Skip to content

Pose

Auto-generated documentation for musicalgestures._pose module.

Attributes

  • MEDIAPIPE_POSE_CONNECTIONS - MediaPipe Pose skeleton connections (pairs of landmark indices): [(0, 1), (1, 2), (2, 3), (3, 7), (0, 4), (4, 5)...

download_model

[find in source code]

def download_model(modeltype):

Helper function to automatically download model (.caffemodel) files.

pose

[find in source code]

def pose(
    self,
    model='body_25',
    device='gpu',
    threshold=0.1,
    downsampling_factor=2,
    save_data=True,
    data_format='csv',
    save_video=True,
    target_name_video=None,
    target_name_data=None,
    overwrite=False,
):

Renders a video with the pose estimation (aka. "keypoint detection" or "skeleton tracking") overlaid on it. Outputs the predictions in a text file containing the normalized x and y coordinates of each keypoint (default format is csv).

Supports two backends:

  • MediaPipe (model='mediapipe'): Uses Google's MediaPipe Pose which detects 33 landmarks entirely on CPU. Requires the optional mediapipe package (pip install musicalgestures[pose]). On first use, the model file (~8–28 MB) is downloaded automatically and cached in musicalgestures/models/.
  • OpenPose (model='body_25', 'coco', or 'mpi'): Uses Caffe-based OpenPose models. Model weights (~200 MB) are downloaded on first use.

Arguments

  • model str, optional - Pose model to use. 'mediapipe' uses MediaPipe Pose (33 landmarks, model auto-downloaded on first use). 'body_25' loads the OpenPose BODY_25 model (25 keypoints), 'mpi' loads the MPII model (15 keypoints), 'coco' loads the COCO model (18 keypoints). Defaults to 'body_25'.
  • device str, optional - Sets the backend to use for the neural network ('cpu' or 'gpu'). Ignored when model='mediapipe' (MediaPipe always runs on CPU). Defaults to 'gpu'.
  • threshold float, optional - The normalized confidence threshold that decides whether we keep or discard a predicted point. Discarded points get substituted with (0, 0) in the output data. Defaults to 0.1.
  • downsampling_factor int, optional - Decides how much we downsample the video before we pass it to the neural network. Ignored when model='mediapipe'. Defaults to 2.
  • save_data bool, optional - Whether we save the predicted pose data to a file. Defaults to True.
  • data_format str, optional - Specifies format of pose-data. Accepted values are 'csv', 'tsv' and 'txt'. For multiple output formats, use list, eg. ['csv', 'txt']. Defaults to 'csv'.
  • save_video bool, optional - Whether we save the video with the estimated pose overlaid on it.
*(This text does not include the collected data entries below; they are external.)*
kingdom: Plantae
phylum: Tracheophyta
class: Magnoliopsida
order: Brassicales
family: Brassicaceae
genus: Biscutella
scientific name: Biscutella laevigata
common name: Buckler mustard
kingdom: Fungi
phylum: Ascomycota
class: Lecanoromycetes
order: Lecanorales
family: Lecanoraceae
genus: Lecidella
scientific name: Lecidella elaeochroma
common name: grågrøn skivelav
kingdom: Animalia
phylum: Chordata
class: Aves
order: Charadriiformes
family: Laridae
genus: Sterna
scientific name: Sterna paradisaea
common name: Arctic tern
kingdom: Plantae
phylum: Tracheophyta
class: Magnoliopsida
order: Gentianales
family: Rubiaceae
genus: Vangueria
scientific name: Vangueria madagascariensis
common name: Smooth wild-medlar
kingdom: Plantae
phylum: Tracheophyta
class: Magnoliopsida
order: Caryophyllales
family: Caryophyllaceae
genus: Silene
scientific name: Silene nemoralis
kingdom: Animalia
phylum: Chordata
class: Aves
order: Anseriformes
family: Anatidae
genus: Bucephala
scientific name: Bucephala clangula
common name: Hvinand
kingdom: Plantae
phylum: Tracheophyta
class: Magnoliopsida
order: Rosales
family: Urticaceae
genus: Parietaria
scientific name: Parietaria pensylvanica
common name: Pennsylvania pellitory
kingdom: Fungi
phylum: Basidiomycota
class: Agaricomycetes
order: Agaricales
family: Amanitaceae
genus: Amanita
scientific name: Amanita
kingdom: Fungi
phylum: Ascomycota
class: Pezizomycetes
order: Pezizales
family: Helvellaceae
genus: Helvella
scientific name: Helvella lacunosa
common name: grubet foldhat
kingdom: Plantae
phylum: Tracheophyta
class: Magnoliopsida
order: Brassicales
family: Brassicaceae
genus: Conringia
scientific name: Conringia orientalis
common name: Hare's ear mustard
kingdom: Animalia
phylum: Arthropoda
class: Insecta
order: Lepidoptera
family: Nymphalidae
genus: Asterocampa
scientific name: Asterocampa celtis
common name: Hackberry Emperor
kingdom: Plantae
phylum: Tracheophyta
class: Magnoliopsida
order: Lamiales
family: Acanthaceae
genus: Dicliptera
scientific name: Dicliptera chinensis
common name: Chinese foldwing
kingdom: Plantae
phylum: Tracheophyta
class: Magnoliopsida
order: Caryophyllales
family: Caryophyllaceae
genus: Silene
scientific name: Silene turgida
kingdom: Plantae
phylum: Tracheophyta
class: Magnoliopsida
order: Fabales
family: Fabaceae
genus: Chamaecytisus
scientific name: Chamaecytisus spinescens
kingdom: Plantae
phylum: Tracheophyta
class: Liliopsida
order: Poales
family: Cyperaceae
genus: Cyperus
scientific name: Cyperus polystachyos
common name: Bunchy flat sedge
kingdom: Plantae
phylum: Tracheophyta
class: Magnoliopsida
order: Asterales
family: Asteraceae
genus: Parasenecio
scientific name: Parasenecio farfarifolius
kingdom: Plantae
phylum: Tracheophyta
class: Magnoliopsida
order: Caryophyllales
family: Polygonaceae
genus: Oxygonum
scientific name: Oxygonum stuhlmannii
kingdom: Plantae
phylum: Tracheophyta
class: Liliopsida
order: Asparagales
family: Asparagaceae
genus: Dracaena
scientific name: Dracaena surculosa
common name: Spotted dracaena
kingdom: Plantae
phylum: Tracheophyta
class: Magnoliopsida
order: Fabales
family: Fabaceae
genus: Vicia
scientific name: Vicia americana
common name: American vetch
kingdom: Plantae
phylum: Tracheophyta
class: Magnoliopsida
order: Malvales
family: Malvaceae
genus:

Defaults to True.
  • target_name_video str, optional - Target output name for the video. Defaults to None (which assumes that the input filename with the suffix "_pose" should be used).
  • target_name_data str, optional - Target output name for the data. Defaults to None (which assumes that the input filename with the suffix "_pose" should be used).
  • overwrite bool, optional - Whether to allow overwriting existing files or to automatically increment target filenames to avoid overwriting. Defaults to False.

Returns

  • MgVideo - An MgVideo pointing to the output video.